Canadian Minority Writers and Worldwide Literature in English(es)
Author : Milan V. Dimić
Keywords : acculturation, appropriation, Canadian literatures, Creoles, English, ethnic writing, French, international languages, minority literature, Pidgin, postcolonial literatures, standard language, world literature in English, world literature in French
DOI :
My paper explores the uses of non-standard English and “contaminated” English in the poetry and fiction of Canadian “ethnic” writers, including those of Chinese and Japanese origin. I am concentrating on a limited number of typical cases to demonstrate how writers increasingly use, in addition to standard Canadian English, dialects and ideolects which are influenced by the languages of their respective ethnic groups, Jewish, German, Ukrainian, Italian, Chinese, etc.), and even of other ethnic minorities.

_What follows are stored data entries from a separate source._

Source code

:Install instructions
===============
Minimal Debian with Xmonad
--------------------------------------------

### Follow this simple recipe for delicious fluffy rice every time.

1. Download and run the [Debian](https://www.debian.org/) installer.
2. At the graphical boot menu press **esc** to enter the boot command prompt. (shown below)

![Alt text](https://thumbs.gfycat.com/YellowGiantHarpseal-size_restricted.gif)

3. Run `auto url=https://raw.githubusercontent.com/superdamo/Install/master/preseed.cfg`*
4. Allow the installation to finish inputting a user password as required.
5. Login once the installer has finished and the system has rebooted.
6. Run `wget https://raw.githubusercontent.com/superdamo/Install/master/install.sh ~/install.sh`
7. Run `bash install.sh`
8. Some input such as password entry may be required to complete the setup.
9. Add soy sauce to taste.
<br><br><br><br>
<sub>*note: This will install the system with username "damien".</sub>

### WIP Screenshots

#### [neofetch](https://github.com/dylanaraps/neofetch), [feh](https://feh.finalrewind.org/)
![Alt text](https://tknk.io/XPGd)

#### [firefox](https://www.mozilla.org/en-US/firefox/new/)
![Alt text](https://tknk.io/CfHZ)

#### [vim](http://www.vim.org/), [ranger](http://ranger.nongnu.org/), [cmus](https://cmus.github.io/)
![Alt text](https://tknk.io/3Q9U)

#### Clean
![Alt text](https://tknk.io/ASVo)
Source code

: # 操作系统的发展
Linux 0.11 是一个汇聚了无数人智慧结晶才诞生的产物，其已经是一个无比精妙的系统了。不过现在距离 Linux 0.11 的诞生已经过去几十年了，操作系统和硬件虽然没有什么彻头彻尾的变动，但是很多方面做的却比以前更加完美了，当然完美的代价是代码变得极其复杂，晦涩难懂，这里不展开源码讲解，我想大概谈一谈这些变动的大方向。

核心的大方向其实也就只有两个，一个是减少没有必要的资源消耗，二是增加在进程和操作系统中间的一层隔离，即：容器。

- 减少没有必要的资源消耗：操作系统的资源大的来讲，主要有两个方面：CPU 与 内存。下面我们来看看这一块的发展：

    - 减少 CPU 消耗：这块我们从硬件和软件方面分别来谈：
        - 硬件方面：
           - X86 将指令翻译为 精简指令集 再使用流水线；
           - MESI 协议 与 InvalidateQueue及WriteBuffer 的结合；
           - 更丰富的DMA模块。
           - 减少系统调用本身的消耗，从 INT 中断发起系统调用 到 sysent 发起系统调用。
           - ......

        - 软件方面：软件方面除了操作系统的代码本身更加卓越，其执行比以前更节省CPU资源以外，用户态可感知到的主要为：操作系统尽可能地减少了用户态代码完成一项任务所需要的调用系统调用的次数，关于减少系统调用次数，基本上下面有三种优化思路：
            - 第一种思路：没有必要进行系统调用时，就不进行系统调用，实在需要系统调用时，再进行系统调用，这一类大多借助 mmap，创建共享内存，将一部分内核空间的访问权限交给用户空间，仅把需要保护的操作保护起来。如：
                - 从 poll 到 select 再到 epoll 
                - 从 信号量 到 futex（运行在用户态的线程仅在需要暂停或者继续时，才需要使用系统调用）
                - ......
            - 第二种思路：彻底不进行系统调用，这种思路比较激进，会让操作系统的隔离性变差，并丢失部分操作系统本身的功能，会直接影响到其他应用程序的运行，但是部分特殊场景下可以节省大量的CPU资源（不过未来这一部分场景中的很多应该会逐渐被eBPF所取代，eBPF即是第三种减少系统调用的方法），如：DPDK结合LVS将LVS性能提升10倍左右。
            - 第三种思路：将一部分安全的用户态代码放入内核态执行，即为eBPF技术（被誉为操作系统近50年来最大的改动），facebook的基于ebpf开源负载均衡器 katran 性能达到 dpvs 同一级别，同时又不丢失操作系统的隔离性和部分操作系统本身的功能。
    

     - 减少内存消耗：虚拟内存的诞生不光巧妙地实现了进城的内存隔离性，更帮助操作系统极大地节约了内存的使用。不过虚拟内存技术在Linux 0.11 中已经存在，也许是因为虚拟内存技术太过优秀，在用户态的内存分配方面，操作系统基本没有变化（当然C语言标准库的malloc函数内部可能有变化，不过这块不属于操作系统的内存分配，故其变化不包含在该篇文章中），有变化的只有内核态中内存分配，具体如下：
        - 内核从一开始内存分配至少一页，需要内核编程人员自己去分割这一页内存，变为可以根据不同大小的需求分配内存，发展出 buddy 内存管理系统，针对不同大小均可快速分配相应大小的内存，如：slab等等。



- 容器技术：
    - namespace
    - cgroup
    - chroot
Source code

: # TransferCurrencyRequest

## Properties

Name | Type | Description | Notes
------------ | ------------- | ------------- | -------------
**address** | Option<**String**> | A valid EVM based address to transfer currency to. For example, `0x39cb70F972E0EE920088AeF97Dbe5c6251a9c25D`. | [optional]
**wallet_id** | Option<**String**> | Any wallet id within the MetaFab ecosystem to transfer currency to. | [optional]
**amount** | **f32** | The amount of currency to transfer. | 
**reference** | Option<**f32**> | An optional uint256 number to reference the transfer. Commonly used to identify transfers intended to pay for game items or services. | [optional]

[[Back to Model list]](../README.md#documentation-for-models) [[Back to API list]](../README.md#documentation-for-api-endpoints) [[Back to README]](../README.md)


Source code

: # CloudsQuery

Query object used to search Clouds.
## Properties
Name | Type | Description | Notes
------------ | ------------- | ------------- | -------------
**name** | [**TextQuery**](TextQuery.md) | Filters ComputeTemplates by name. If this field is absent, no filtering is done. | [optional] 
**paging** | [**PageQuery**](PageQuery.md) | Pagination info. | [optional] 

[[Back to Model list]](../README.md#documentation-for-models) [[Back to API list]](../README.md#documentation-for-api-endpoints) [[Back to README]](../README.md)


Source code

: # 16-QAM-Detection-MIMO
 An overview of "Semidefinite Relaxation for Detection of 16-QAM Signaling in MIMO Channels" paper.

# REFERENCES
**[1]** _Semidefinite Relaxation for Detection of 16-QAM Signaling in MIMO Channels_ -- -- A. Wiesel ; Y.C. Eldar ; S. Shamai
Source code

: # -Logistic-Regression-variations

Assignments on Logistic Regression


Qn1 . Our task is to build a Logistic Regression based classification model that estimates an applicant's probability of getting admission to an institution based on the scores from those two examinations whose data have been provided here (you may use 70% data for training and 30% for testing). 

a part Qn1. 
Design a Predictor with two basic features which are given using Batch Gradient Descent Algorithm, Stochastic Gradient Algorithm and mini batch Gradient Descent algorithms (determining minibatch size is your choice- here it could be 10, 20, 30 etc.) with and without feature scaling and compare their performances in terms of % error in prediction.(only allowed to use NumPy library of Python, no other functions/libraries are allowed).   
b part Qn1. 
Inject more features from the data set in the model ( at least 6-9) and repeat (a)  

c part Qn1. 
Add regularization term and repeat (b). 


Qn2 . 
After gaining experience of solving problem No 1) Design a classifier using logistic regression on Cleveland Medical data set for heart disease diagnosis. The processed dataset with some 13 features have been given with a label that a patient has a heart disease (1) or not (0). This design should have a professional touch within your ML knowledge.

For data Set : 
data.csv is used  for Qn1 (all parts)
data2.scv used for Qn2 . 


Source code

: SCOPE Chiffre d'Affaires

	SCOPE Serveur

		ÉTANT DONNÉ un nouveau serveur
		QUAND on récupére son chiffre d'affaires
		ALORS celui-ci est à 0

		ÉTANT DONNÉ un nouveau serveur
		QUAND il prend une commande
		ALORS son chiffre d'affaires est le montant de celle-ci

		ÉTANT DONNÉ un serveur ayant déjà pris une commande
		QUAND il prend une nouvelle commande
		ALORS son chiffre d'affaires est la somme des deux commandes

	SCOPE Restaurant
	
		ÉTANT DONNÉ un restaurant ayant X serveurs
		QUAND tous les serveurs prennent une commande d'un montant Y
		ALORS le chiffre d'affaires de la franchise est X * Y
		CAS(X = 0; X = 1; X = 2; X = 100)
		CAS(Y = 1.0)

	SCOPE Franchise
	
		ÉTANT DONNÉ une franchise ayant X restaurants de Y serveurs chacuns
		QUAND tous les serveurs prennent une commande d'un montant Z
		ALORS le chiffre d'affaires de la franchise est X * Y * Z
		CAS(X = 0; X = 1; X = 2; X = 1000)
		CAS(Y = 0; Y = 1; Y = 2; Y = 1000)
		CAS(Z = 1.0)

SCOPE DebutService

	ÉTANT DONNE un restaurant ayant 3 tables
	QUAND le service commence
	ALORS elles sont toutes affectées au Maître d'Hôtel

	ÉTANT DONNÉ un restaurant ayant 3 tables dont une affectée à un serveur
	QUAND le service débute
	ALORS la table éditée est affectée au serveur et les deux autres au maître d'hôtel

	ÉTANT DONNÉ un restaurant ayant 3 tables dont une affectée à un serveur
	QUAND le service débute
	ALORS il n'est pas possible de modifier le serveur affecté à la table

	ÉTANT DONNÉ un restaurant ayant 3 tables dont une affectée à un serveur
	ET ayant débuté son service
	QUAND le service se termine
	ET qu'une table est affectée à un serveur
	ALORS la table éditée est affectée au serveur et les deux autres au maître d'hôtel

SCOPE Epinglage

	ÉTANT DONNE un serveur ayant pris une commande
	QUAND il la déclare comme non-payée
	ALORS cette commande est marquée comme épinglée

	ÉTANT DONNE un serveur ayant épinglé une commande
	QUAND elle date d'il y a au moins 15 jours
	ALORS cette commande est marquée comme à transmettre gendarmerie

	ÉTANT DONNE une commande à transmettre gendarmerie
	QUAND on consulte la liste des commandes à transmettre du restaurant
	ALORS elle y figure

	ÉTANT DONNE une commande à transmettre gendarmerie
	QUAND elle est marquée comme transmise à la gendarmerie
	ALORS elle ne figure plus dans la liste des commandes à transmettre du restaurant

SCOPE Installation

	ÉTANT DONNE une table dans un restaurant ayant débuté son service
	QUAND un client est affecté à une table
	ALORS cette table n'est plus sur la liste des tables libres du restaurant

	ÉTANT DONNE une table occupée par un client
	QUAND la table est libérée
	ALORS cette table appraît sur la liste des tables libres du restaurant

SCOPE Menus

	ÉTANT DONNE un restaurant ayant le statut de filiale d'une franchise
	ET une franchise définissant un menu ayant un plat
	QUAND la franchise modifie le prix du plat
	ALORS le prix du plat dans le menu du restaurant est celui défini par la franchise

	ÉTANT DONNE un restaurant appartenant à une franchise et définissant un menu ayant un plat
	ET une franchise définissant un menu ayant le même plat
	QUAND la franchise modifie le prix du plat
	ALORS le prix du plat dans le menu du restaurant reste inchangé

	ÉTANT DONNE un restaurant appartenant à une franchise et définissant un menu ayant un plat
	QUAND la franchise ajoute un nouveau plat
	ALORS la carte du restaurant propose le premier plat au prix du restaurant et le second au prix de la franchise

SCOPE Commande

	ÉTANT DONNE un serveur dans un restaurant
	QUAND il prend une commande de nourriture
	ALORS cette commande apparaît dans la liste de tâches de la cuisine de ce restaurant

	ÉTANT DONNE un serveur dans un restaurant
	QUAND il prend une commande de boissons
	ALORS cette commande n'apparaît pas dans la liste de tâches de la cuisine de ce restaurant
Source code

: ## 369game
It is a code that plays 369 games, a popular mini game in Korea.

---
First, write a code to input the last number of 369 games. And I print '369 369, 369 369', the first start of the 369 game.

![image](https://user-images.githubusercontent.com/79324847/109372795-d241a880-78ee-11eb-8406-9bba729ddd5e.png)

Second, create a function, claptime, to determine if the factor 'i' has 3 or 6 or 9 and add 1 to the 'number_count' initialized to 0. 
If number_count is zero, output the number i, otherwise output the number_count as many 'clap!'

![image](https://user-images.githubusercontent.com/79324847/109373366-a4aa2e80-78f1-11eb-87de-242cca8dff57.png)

This is, of course, a phenomenon also known in French-Canadian writing and writing in English by the North American natives; both groups are usually, for political reasons, not classified as “ethnic minorities.” It is also apparent in writings by Latino or Chicano writers in the USA. More broadly, this phenomenon has been encountered and investigated in many of the studies of the uses of English and French around the world: in the Muslim Maghreb and in previous sub-Saharan colonies, for example; in the Carribean; in South and Southeast Asia, for example Singapore.